---------- SUPPLIED MATERIAL
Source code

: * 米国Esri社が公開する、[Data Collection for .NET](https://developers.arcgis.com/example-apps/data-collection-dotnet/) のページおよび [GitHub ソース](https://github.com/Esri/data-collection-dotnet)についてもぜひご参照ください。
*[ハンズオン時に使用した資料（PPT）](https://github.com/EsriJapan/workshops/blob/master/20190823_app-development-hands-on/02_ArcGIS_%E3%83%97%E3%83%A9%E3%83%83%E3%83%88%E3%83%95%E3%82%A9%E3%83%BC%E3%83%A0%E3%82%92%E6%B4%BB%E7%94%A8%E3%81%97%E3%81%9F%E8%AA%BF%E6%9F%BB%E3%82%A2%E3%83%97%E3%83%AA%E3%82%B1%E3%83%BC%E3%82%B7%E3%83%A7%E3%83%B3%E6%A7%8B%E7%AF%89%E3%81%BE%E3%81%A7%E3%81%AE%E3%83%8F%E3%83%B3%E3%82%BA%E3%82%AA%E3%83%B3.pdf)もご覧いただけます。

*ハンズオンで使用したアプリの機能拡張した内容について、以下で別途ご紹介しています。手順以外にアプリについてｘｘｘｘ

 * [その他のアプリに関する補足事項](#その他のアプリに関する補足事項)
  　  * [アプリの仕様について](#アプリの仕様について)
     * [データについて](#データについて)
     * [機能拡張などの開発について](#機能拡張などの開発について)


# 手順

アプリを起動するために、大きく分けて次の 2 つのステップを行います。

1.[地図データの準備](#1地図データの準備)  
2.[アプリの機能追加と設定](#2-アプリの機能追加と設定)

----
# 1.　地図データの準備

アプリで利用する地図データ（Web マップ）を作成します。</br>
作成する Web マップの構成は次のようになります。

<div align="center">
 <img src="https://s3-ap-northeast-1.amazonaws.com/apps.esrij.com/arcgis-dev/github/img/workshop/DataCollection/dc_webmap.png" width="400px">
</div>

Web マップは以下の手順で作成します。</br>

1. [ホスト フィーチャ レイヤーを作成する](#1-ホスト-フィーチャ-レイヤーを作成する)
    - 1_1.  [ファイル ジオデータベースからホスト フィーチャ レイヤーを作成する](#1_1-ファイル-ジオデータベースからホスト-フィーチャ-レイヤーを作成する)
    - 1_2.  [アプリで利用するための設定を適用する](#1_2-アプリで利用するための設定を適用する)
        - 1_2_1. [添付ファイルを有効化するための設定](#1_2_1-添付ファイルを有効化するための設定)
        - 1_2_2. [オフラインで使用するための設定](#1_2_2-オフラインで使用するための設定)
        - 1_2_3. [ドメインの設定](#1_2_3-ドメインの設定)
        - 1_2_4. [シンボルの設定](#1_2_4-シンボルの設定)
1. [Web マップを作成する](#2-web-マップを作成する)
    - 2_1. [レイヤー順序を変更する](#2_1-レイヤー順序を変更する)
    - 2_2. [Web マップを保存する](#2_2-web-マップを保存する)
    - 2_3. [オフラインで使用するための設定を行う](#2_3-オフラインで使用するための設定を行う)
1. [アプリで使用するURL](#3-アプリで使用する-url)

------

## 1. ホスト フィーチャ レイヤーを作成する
--------------------
Transcribe the lines above precisely, keeping each one unchanged.

Source code

: * 米国Esri社が公開する、[Data Collection for .NET](https://developers.arcgis.com/example-apps/data-collection-dotnet/) のページおよび [GitHub ソース](https://github.com/Esri/data-collection-dotnet)についてもぜひご参照ください。
*[ハンズオン時に使用した資料（PPT）](https://github.com/EsriJapan/workshops/blob/master/20190823_app-development-hands-on/02_ArcGIS_%E3%83%97%E3%83%A9%E3%83%83%E3%83%88%E3%83%95%E3%82%A9%E3%83%BC%E3%83%A0%E3%82%92%E6%B4%BB%E7%94%A8%E3%81%97%E3%81%9F%E8%AA%BF%E6%9F%BB%E3%82%A2%E3%83%97%E3%83%AA%E3%82%B1%E3%83%BC%E3%82%B7%E3%83%A7%E3%83%B3%E6%A7%8B%E7%AF%89%E3%81%BE%E3%81%A7%E3%81%AE%E3%83%8F%E3%83%B3%E3%82%BA%E3%82%AA%E3%83%B3.pdf)もご覧いただけます。

*ハンズオンで使用したアプリの機能拡張した内容について、以下で別途ご紹介しています。手順以外にアプリについてｘｘｘｘ

 * [その他のアプリに関する補足事項](#その他のアプリに関する補足事項)
  　  * [アプリの仕様について](#アプリの仕様について)
     * [データについて](#データについて)
     * [機能拡張などの開発について](#機能拡張などの開発について)


# 手順

アプリを起動するために、大きく分けて次の 2 つのステップを行います。

1.[地図データの準備](#1地図データの準備)  
2.[アプリの機能追加と設定](#2-アプリの機能追加と設定)

----
# 1.　地図データの準備

アプリで利用する地図データ（Web マップ）を作成します。</br>
作成する Web マップの構成は次のようになります。

<div align="center">
 <img src="https://s3-ap-northeast-1.amazonaws.com/apps.esrij.com/arcgis-dev/github/img/workshop/DataCollection/dc_webmap.png" width="400px">
</div>

Web マップは以下の手順で作成します。</br>

1. [ホスト フィーチャ レイヤーを作成する](#1-ホスト-フィーチャ-レイヤーを作成する)
    - 1_1.  [ファイル ジオデータベースからホスト フィーチャ レイヤーを作成する](#1_1-ファイル-ジオデータベースからホスト-フィーチャ-レイヤーを作成する)
    - 1_2.  [アプリで利用するための設定を適用する](#1_2-アプリで利用するための設定を適用する)
        - 1_2_1. [添付ファイルを有効化するための設定](#1_2_1-添付ファイルを有効化するための設定)
        - 1_2_2. [オフラインで使用するための設定](#1_2_2-オフラインで使用するための設定)
        - 1_2_3. [ドメインの設定](#1_2_3-ドメインの設定)
        - 1_2_4. [シンボルの設定](#1_2_4-シンボルの設定)
1. [Web マップを作成する](#2-web-マップを作成する)
    - 2_1. [レイヤー順序を変更する](#2_1-レイヤー順序を変更する)
    - 2_2. [Web マップを保存する](#2_2-web-マップを保存する)
    - 2_3. [オフラインで使用するための設定を行う](#2_3-オフラインで使用するための設定を行う)
1. [アプリで使用するURL](#3-アプリで使用する-url)

------

## 1. ホスト フィーチャ レイヤーを作成する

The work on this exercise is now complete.